This question was given in an exam in applied mathematics, on the subject of Fourier series:
Observe the following ODE:
$u\left ( x \right) ^{\prime \prime}+Q \left ( x \right) u\left ( x \right) =f\left ( x \right) $
$u\left ( 0 \right)=u\left ( \pi \right)=0$
Where $Q,f$ are continuous functions which are not periodic. We know that $u \in C^2$ and is not necessarily periodic.

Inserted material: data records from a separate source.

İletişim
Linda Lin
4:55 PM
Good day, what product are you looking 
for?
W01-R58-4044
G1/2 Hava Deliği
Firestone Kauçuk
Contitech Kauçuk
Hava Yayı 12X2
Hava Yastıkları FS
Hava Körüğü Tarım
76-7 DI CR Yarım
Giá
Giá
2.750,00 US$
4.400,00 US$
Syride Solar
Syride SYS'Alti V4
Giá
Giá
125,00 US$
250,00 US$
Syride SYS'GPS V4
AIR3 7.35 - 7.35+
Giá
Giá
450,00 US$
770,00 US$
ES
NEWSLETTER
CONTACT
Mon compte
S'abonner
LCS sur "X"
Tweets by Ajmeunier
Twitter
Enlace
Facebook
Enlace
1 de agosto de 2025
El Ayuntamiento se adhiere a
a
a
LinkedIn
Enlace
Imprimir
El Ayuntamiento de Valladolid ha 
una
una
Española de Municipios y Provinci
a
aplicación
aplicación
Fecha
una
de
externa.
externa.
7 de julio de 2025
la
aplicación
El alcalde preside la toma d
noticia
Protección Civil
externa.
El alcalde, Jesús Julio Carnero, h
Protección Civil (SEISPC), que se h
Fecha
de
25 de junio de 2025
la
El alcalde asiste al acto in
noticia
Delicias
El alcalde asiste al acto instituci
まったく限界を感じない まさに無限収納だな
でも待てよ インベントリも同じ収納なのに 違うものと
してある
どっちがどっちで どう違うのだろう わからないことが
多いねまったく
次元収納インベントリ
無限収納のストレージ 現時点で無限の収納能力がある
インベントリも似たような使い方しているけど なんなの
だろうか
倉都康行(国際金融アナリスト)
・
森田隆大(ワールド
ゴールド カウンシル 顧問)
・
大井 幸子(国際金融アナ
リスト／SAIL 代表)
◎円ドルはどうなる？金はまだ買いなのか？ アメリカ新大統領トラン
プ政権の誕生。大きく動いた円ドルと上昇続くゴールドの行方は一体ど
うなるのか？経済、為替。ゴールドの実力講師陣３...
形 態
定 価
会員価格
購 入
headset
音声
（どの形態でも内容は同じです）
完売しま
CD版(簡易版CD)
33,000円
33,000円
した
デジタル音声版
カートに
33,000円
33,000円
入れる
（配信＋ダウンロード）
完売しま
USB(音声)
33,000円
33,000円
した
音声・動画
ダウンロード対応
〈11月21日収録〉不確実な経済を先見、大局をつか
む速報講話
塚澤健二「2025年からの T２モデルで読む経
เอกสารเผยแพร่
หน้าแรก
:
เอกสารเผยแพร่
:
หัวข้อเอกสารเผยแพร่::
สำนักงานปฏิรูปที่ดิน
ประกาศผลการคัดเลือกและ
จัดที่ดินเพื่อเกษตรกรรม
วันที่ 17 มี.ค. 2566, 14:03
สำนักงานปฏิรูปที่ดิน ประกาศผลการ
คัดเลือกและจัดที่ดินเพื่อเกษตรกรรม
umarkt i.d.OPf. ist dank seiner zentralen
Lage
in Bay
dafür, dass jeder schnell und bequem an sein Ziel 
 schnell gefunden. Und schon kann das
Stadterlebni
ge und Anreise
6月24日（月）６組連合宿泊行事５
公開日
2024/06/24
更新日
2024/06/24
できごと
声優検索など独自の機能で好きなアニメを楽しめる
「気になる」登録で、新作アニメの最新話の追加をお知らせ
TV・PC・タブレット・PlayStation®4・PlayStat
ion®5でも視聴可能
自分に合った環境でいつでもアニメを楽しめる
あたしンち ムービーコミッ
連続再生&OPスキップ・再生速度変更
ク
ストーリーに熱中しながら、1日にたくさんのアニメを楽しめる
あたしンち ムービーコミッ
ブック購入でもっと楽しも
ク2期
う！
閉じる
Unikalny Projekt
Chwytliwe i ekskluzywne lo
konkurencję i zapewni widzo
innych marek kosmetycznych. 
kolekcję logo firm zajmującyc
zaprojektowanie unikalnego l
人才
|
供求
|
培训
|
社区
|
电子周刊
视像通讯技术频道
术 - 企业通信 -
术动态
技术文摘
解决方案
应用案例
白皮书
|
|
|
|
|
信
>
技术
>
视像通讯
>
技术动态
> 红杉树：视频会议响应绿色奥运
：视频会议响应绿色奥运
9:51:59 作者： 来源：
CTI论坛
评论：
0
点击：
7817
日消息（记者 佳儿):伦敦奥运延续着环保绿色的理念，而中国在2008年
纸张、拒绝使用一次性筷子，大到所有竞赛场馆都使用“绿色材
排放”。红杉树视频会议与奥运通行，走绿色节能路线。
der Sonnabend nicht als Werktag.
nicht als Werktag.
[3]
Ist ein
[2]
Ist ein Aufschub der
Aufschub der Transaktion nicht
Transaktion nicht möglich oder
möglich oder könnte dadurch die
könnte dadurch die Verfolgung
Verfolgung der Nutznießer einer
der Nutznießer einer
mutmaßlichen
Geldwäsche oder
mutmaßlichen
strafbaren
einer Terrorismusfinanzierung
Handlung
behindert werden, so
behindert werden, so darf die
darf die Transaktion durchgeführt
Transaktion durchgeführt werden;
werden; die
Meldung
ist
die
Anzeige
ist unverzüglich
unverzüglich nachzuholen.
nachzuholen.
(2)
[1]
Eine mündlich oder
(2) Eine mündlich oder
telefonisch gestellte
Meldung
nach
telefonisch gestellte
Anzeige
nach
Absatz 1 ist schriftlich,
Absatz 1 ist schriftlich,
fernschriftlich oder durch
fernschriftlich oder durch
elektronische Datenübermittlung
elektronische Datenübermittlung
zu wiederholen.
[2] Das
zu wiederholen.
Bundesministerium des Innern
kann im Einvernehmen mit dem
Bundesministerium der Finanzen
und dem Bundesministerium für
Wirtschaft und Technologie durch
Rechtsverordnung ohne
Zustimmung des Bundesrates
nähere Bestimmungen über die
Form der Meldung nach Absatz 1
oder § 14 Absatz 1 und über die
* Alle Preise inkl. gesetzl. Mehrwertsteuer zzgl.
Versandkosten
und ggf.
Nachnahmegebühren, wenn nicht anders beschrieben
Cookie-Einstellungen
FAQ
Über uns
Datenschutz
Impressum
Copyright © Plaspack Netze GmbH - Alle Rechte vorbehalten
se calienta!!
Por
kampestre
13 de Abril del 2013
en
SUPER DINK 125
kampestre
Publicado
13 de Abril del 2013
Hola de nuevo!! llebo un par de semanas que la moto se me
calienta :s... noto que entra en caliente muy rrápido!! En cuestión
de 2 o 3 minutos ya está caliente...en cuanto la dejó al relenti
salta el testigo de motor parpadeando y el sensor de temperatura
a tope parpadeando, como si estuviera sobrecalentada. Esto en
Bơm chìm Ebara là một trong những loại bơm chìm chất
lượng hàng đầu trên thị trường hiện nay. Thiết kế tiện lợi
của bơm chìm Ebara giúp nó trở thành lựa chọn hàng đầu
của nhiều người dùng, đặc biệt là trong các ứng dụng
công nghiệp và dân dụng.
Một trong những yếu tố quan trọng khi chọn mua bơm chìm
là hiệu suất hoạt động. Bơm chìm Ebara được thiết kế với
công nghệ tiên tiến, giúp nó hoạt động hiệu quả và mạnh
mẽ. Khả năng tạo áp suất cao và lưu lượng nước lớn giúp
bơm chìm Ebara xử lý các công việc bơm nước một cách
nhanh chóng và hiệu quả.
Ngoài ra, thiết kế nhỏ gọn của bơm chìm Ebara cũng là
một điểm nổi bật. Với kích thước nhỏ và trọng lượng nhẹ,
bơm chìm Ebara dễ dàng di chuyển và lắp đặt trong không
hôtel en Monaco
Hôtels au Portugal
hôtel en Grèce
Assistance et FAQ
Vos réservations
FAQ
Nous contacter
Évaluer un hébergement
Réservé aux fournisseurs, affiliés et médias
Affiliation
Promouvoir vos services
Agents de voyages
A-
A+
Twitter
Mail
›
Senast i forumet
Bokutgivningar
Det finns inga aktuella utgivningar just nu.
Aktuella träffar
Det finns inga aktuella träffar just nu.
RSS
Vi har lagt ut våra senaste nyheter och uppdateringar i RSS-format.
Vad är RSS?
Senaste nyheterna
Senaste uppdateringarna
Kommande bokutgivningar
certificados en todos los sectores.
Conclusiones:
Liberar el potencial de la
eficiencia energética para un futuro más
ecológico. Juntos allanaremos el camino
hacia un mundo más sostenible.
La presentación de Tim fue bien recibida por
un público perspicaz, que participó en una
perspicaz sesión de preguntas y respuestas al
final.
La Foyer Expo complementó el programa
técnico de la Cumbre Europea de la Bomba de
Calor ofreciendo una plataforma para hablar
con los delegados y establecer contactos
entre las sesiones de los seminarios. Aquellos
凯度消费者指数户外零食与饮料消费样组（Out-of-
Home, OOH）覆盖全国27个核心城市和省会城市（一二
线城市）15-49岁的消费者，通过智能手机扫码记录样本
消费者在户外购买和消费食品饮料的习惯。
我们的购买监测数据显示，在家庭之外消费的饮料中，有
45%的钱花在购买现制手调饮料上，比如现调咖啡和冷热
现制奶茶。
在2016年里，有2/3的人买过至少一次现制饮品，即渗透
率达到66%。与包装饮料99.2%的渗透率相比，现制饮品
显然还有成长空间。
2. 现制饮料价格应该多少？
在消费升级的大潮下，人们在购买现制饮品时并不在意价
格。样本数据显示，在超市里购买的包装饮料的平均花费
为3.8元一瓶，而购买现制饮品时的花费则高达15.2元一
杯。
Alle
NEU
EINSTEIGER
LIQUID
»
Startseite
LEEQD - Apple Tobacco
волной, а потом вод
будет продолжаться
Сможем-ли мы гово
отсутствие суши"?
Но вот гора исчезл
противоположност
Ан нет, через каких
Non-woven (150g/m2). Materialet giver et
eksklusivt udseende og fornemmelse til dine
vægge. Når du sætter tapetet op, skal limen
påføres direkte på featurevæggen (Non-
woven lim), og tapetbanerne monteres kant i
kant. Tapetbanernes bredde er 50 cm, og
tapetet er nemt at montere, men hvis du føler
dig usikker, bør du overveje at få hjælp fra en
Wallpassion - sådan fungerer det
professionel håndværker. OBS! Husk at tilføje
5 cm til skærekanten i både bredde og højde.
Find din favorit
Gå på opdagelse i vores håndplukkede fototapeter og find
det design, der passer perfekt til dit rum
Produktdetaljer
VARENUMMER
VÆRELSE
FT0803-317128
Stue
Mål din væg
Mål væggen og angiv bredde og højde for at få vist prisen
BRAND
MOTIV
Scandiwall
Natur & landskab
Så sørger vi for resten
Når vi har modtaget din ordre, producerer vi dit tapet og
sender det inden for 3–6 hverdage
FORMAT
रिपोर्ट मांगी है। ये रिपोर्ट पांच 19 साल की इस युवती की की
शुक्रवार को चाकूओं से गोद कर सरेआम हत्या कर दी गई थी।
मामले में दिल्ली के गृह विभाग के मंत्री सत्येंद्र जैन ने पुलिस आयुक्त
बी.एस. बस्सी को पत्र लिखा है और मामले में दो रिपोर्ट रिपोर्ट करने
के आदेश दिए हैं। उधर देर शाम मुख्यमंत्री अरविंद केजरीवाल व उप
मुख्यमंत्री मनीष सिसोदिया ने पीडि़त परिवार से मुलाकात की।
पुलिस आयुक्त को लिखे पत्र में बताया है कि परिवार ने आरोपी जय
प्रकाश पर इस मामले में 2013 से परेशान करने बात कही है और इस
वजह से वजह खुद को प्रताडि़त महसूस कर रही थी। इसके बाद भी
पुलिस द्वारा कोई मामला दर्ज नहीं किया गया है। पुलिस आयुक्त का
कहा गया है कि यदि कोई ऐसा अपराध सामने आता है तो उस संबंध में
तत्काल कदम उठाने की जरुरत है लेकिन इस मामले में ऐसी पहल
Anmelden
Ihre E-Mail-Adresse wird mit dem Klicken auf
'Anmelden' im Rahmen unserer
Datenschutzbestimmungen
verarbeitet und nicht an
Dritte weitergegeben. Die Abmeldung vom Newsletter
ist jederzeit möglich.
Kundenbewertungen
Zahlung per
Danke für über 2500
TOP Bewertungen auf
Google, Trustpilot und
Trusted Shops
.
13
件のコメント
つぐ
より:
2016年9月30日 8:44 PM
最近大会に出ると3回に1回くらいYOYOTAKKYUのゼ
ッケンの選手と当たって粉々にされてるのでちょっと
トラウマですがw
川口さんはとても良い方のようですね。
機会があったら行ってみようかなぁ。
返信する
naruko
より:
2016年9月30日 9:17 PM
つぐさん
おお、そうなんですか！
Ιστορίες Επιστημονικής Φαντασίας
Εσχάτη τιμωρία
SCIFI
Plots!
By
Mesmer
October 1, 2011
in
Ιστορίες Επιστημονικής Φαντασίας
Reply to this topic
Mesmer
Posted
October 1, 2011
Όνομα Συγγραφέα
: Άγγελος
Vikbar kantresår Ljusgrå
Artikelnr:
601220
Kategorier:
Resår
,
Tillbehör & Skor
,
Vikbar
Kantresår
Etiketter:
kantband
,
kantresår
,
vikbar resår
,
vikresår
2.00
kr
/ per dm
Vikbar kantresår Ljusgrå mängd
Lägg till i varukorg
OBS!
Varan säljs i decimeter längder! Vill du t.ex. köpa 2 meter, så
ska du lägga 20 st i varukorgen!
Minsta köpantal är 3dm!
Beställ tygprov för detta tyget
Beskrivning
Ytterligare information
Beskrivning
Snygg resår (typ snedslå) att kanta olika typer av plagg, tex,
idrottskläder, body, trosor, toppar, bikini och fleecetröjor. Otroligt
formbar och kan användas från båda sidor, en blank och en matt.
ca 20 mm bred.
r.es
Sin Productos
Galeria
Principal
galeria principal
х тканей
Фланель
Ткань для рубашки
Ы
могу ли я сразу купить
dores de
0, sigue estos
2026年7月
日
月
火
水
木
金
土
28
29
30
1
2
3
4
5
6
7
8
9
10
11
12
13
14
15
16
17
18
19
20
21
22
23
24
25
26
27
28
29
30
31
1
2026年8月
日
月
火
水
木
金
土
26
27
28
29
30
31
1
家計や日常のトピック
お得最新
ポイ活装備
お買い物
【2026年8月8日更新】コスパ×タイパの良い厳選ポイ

- Let $\frac{a_0}{2} + \sum_{n=1}^{\infty} {a_n \cos{nx}} + \sum_{n=1}^{\infty} {b_n \sin{nx}}$ be $u$'s Fourier series. Show that $a_n=0$ for every $n \geq 0$. That is, $u\left ( x \right) = \sum_{n=1}^{\infty} {b_n \sin{nx}}$.
- Show that $\left | b_n \right | < \frac{c}{n^2}$
What I tried: not a lot. What we are requested to prove in 1 is equivalent to showing that $u$ is an odd function but I cannot see how to we can obtain that from the ODE. It would seem I am missing the right tools to deal with this section and would appreciate it if you could set me on the right path.
$\textbf{Hint:}$ $u$ is not necessary odd, but you can define $2\pi$-periodic odd function $u_1(x)=u(x)$ for $0\leq x \leq \pi$, $u_1=-u(x)$ for $-\pi \leq x \leq 0$. Then you can prove that for $u_1$ you have $a_n=0$, but $u(x)=u_1(x)$ for $0<x<\pi$.